(Items listed in a dataset)
=-=-=-=-=
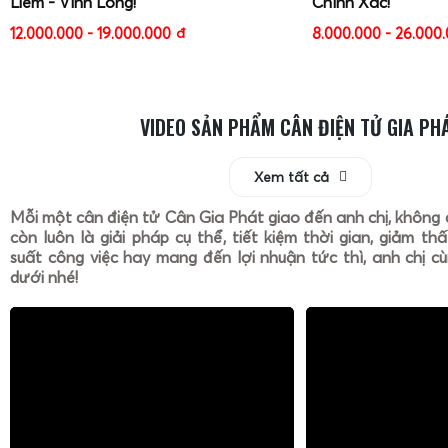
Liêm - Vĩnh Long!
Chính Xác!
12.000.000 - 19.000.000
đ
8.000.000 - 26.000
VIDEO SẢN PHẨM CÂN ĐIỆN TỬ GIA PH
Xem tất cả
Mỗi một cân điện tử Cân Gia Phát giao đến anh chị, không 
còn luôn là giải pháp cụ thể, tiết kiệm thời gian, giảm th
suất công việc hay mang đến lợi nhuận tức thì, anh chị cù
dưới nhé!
=-=-=-=-=
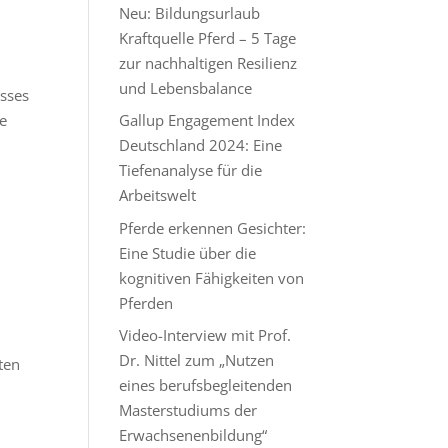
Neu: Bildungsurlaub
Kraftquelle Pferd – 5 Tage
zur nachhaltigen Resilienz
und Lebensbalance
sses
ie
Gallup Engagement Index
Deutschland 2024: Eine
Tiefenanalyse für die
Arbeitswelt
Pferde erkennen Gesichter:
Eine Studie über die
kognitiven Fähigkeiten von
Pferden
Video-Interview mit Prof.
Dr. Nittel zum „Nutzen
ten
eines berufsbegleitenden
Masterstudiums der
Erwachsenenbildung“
=-=-=-=-=
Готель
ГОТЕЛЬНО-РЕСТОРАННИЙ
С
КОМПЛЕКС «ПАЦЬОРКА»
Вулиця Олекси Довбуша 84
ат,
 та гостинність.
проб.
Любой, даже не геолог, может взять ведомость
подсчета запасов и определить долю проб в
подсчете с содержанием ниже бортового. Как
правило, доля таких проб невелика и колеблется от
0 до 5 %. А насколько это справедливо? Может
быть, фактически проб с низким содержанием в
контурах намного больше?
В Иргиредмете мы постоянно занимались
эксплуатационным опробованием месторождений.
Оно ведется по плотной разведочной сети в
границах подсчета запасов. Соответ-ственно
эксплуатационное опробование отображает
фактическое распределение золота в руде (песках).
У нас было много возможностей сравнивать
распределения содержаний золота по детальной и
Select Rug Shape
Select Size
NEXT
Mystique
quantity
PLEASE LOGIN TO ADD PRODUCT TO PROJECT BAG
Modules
=-=-=-=-=
Exercise directions: Looking at the data above, return every line from the one with "Kraftquelle Pferd – 5 Tage" down to the one with "Masterstudiums der", exactly and inclusively.

Problem solution:
Kraftquelle Pferd – 5 Tage
zur nachhaltigen Resilienz
und Lebensbalance
sses
ie
Gallup Engagement Index
Deutschland 2024: Eine
Tiefenanalyse für die
Arbeitswelt
Pferde erkennen Gesichter:
Eine Studie über die
kognitiven Fähigkeiten von
Pferden
Video-Interview mit Prof.
Dr. Nittel zum „Nutzen
ten
eines berufsbegleitenden
Masterstudiums der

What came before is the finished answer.